Starting with visiting friends at the windows while locked down, and snapping them for social media, her project became an exploration of her 5k, front window by window, conversation by conversation.
A poignant reminder of the connections that sustain us, and a visually striking artifact of this time to be treasured by future generations.
The Hope Collective, for many years, have been a pillar of DIY music in Ireland, from organising gigs to documenting the Irish punk scene online, and in print. Their latest endeavour, already in the waning stages of its second edition summarises the collective’s mission perfectly.

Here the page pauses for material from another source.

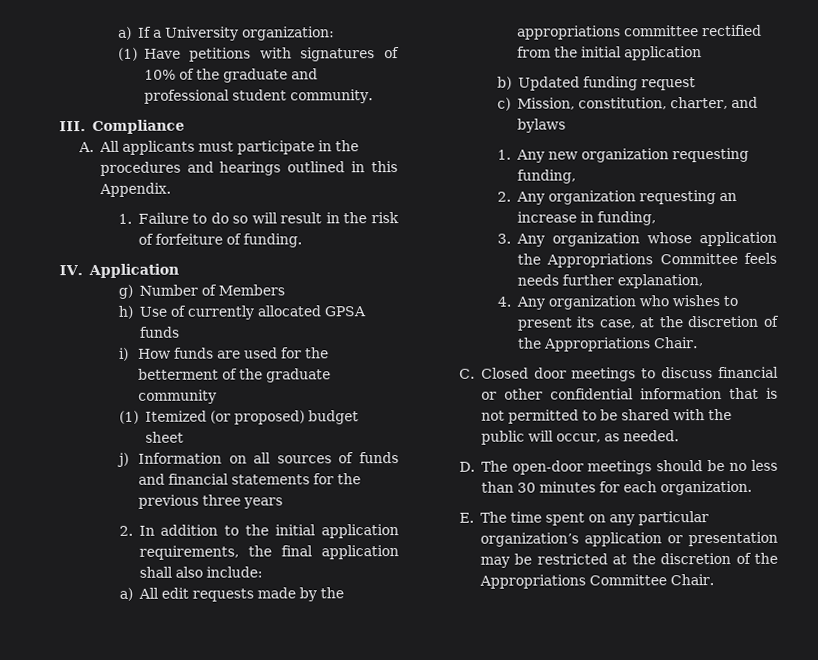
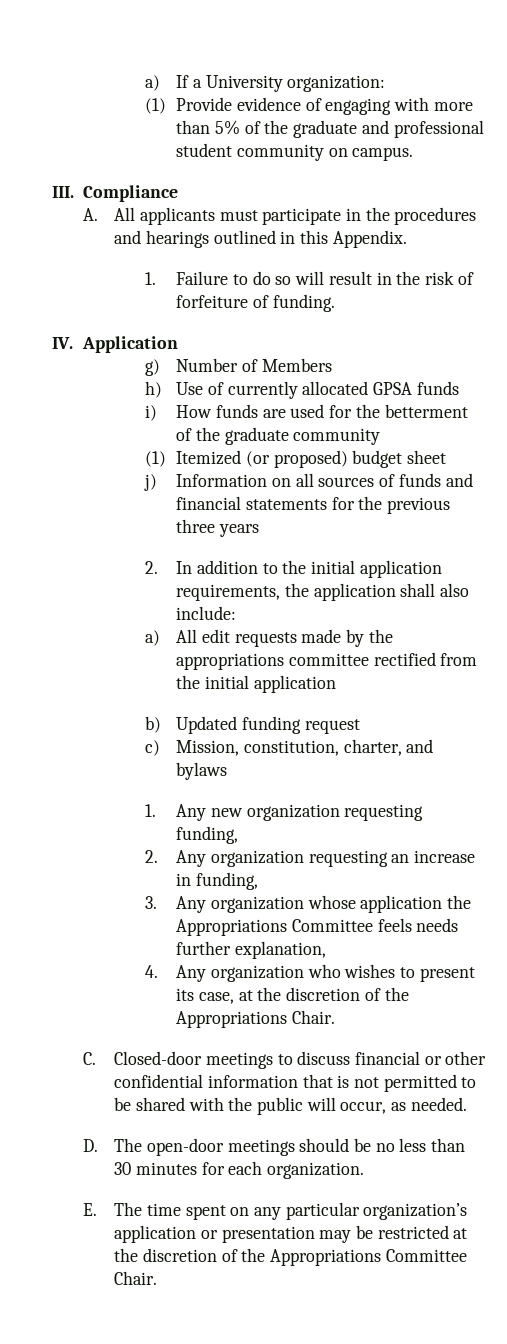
[143,47,401,62] [143,69,176,80] Have petitions with signatures of 10% -> [176,97,473,115] [176,120,240,135] Provide evidence of engaging with more than 5%
[289,89,373,104] community. -> [236,144,414,161] community on campus.
[280,545,313,557] final -> (309, 590) none
[480,367,567,379] Closed door -> [114,1051,203,1065] Closed-door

Collating over 200 gig stories from a wide range of bands, promoters and other personalities, from Gang of Four and the Ruts, to Irish legends like Stano and Paranoid Visions, it’s a vital document of the importance of live music to our friendships and cultural diet – and a reminder to cherish the medium dearly when we can get back in the doors.
While their sunny disposition can sometimes come off as a little bit much for some people, there’s no doubting the place of the Flynn twins in the current Irish food culture, especially as they’ve been a huge part of people’s explorations into vegetarianism and veganism over the past year.
If you’ve ever wondered about becoming vegetarian or vegan, here’s as good a place to start as any, with a variety of recipes, guides, variations and dietary tips to help anyone negotiate the world of plant-based cuisine.
When it comes to the very youngest of readers, simplicity is of course the key – but it’s also the perfect time to help form a reading habit that goes the usual touchstones.
The O’Brien Press’ ‘First Book of Irish Wildlife’ is perfect in that respect. A board book that’s suitable for little grips, that paints a broad and engaging picture of this country’s native fauna without sacrificing colour and charm.
Childhood is where impressions of the world and other people are most profoundly made – a widening of friend groups and horizons brings young people into contact with others, from all walks of life, while those who are made to feel ‘different’ start to notice it a bit more keenly.
Model, activist, advocate and teacher – Sinéad Burke has done a lot in her lifetime, but with ‘Break the Mould’, she taps into her own experience as a little person to talk about difference, and summarise the ongoing conversation of representation, equality and acceptance.
It’s a wonderful piece of work that rightly took home the Junior category of the Irish Children’s Book of the Year award.
A comedian, telly host, stargazer and videogamer – there are fewer people in the public eye better-positioned to weave together science-fiction and science fact better than Dara O’Briain.
An alumnus of RTÉ’s Young People’s Department (we’ll never forget Echo Island!), O’Briain has always been good at relating to younger heads, and with this book, he sets out to answer questions on space and our place in the universe, weaving common questions with a fictional narrative that sees Clara and her cat Sputnik set out to answer the titular question once and for all.